Как живет Софья в Ницце. У нее по-моему не должно быть искушений легкой жизни, скорее наоборот, она будет смотреть на бездумное существование скорее с излишней критикой. Что такое всё-таки Европа. Это смываемый островок, где в середине жить спокойнее и безопаснее чем по краям. Седакова говорит что Азия богаче и интереснее. Может быть, лишь бы не становилось слишком интересно.

Поклоны от Ольги. […]

Я решил издать «Бытие и время» без предисловия и примечаний, без фамилии переводчика, сохраняя нумерацию страниц оригинала, в строгом, как я тебе уже говорил, «буквализме» перевода, чтобы видя русский можно было без труда восстановить немецкий. Интересно, успеет ли кто издать раньше меня — до сих пор мне везло. Но кому отдать? Если у тебя будут идеи, то скажи.
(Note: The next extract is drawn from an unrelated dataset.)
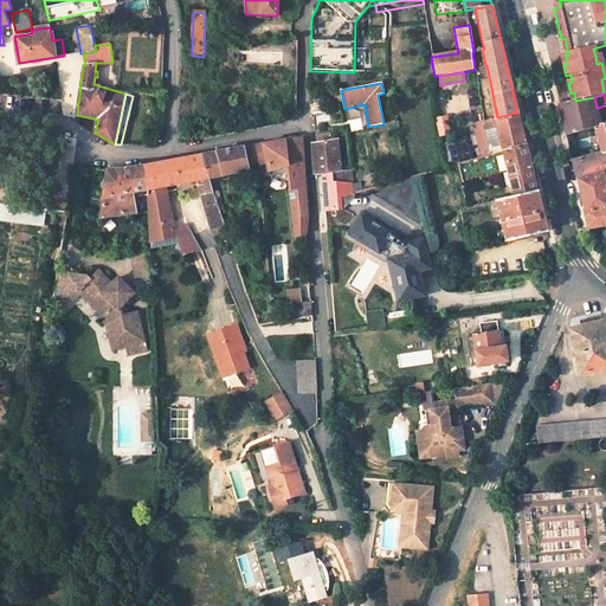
[(558,105),(566,136),(594,128),(600,126),(597,108),(594,97),(575,101),(573,102),(558,105)]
С пожеланиями покоя и успеха от нас всех —

В., О.


Зосимова Пустынь, 4.8.1995

Дорогой Сережа,

по поводу бионики и гегелевской триады, вчерашний телефонный разговор. Может быть, ты сказал, после антитезиса можно ожидать новый синтез. Мне всегда удобнее двигаться путем, где не увязаешь и сохраняешь отчетливость — или даже увеличиваешь отчетливость — определенных да и нет. Спросим: есть ли у человечества возможность, способность, сила, дар, надежда, перспектива даже еще и в теперешнем положении, когда земля готова (если кто-нибудь сказал бы: вполне готова, я бы прислушался и не стал сразу протестовать) к новому потопу, возможно огненному, спастись, не в смысле переселения в подземные бункера или на луну или на другие планеты, а в том смысле, в каком Хайдеггер за Гёльдерлином говорит о спасении? Отвечать можно, по-моему, как раз с отчетливой, веселой однозначностью: сам перебор вариантов, подсчет сценариев, оценка ресурсов отдает чем-то недолжным или гадким; если хоть чего-то стоят наши упоминания, пусть редкие, имени Божия (пишу, так сказать, у подножия хоть и разоренного, но всё-таки центра, до 1927 г., когда туда ездил Лосев, подмосковного имяславия), то конечно спасение открыто, и тысячу раз открыто, и обязательно. Теперь тогда второй вопрос: является ли шагом к этому спасению бионика (или можно поставить другое из этого ряда или из любого ряда, в том числе богословского)? С этим вопросом дело обстоит хуже чем с предыдущим. Если тот еще вполне правомерно можно задать, только рассусоливать ответ (так делают армии «глобалистов») подло, то во втором вопросе в самом уже подсовывается негодность, что-то вроде утренней вязкой лени, когда вместо вставания хочется досмотреть сон. Второй вопрос вырастает из уже въевшегося, давно привычного жеста искать шарить под рукой орудия или оружия, топора или спичек или тоже умственного приема.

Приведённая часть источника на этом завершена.